Standard Measurements
| length | 130–140 mm (5–5.5 in) |
| weight | 10 g (0.35 oz) |
| wingspan | 210 mm (8.25 in) |
| wing | 63.2–66.2 mm (2.49–2.61 in) |
| tail | 59–65.9 mm (2.32–2.59 in) |
| culmen | 7.6–9.8 mm (0.30–0.39 in) |
| tarsus | 16–17.5 mm (0.63–0.69 in) |

==Vocal communications==
The call is a husky tsee-day-day, as well as a high pitched trill sound, dididididididi a variant on the call which gives chickadees their name. This call is composed of five distinct note-type categories consisting of A, B, C, D and D-hybrid with the beginning and end note both displaying a high frequency pitch. Boreal chickadees use specialized notes within their vocal range to communicate with each other and convey information. Certain notes/calls can be used as a mating tactic or to indicate a bird's rank to neighbouring fertile females in the area. Females have also been known to be more attracted to a male chickadee if he portrays complex and larger song repertoires. Calls can also be used in territory defence or to warn others of an invader that come to close to a nesting female. Cross species comparisons can be made by comparing the vocal similarities between other species of chickadees.
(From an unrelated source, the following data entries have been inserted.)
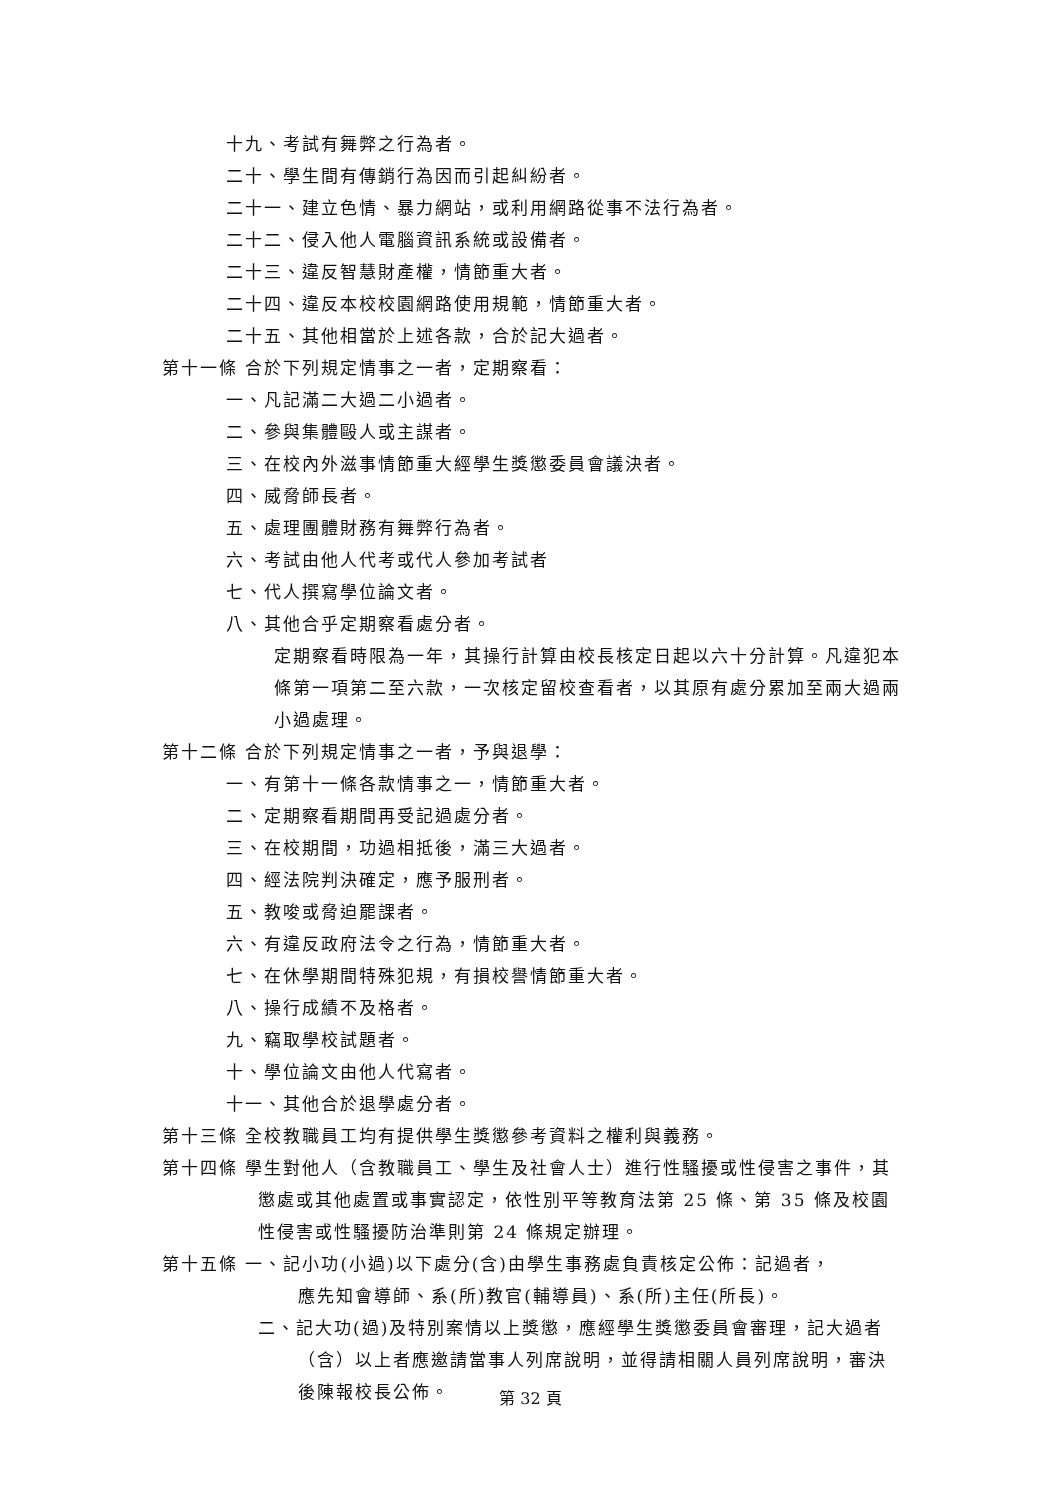十九、考試有舞弊之行為者。
二十、學生間有傳銷行為因而引起糾紛者。
二十一、建立色情、暴力網站，或利用網路從事不法行為者。
二十二、侵入他人電腦資訊系統或設備者。
二十三、違反智慧財產權，情節重大者。
二十四、違反本校校園網路使用規範，情節重大者。
二十五、其他相當於上述各款，合於記大過者。
第十一條 合於下列規定情事之一者，定期察看：
一、凡記滿二大過二小過者。
二、參與集體毆人或主謀者。
三、在校內外滋事情節重大經學生獎懲委員會議決者。
四、威脅師長者。
五、處理團體財務有舞弊行為者。
六、考試由他人代考或代人參加考試者
七、代人撰寫學位論文者。
八、其他合乎定期察看處分者。
定期察看時限為一年，其操行計算由校長核定日起以六十分計算。凡違犯本條第一項第二至六款，一次核定留校查看者，以其原有處分累加至兩大過兩小過處理。
第十二條 合於下列規定情事之一者，予與退學：
一、有第十一條各款情事之一，情節重大者。
二、定期察看期間再受記過處分者。
三、在校期間，功過相抵後，滿三大過者。
四、經法院判決確定，應予服刑者。
五、教唆或脅迫罷課者。
六、有違反政府法令之行為，情節重大者。
七、在休學期間特殊犯規，有損校譽情節重大者。
八、操行成績不及格者。
九、竊取學校試題者。
十、學位論文由他人代寫者。
十一、其他合於退學處分者。
第十三條 全校教職員工均有提供學生獎懲參考資料之權利與義務。
第十四條 學生對他人（含教職員工、學生及社會人士）進行性騷擾或性侵害之事件，其懲處或其他處置或事實認定，依性別平等教育法第 25 條、第 35 條及校園性侵害或性騷擾防治準則第 24 條規定辦理。
第十五條 一、記小功(小過)以下處分(含)由學生事務處負責核定公佈：記過者，
應先知會導師、系(所)教官(輔導員)、系(所)主任(所長)。
二、記大功(過)及特別案情以上獎懲，應經學生獎懲委員會審理，記大過者（含）以上者應邀請當事人列席說明，並得請相關人員列席說明，審決後陳報校長公佈。
第 32 頁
==Breeding/nesting behaviour==
Their breeding habitat is coniferous woods in Canada, Alaska, and the northernmost portions of the contiguous United States. They generally breed from early May to the end of August and remain within their breeding range throughout the year, but sometimes move south in winter. When a female chickadee finds a high quality male to mate with this provides direct and indirect benefits such as exceptional parental care and high quality genes. The pair remains together year round and may mate for life. Winter movements south of their range, however, appear to have become increasingly rare. Large bodies of water and mountain ranges may restrict dispersal of the boreal chickadee into places such as the Vancouver Islands and Haida Gwaii. They nest in a hole in a tree; the pair excavates the nest, using a natural cavity or sometimes an old woodpecker nest. This nest can be made of hair, fur or dead plants. Five to seven eggs are laid, white with fine reddish-brown spotting. Eggs are laid between May and July and hatch within 13–16 days. After the eggs have hatched it takes another 16–18 days for the birds to fully develop wings large enough to attempt flight.

==Foraging behaviour==
These birds forage on conifer branches or probe into the bark, gleaning insects and foraging for conifer seeds, which may be stored in preparation for winter months. Boreal chickadees are known to store large amounts of food in different trees, each location containing several food items. Food is usually stored in the mid-region of trees at a lower level than at which they foraged. They generally forage in black spruce, white spruce and tamarack trees which minimizes competition with black-capped chickadees who forage in more deciduous and mixed forests. Boreal chickadees often forage in small flocks including other small birds, especially in winter.

==Predators==
With the advantage of being a bird capable of flight, the boreal chickadee has few predators. These consist of larger birds such as small owls, hawks and shrikes. Predators of eggs and baby boreal chickadees generally consist of tree climbing animals such as squirrels, chipmunks, mice, bears and rats.

==Threats==
The largest threat that is placed on boreal chickadees is clearcutting and logging that occurs in the boreal forest regions. These practices are causing dramatic reductions in mature forests and rapidly modifying the habitat of boreal chickadees.

==Taxonomy==
The species was formerly placed in the genus Parus with most other tits, but mtDNA cytochrome b sequence data and morphology suggest that separating Poecile more adequately expresses these birds' relationships. Molecular phylogenetic studies have shown that the boreal chickadee is sister to the chestnut-backed chickadee (Poecile rufescens).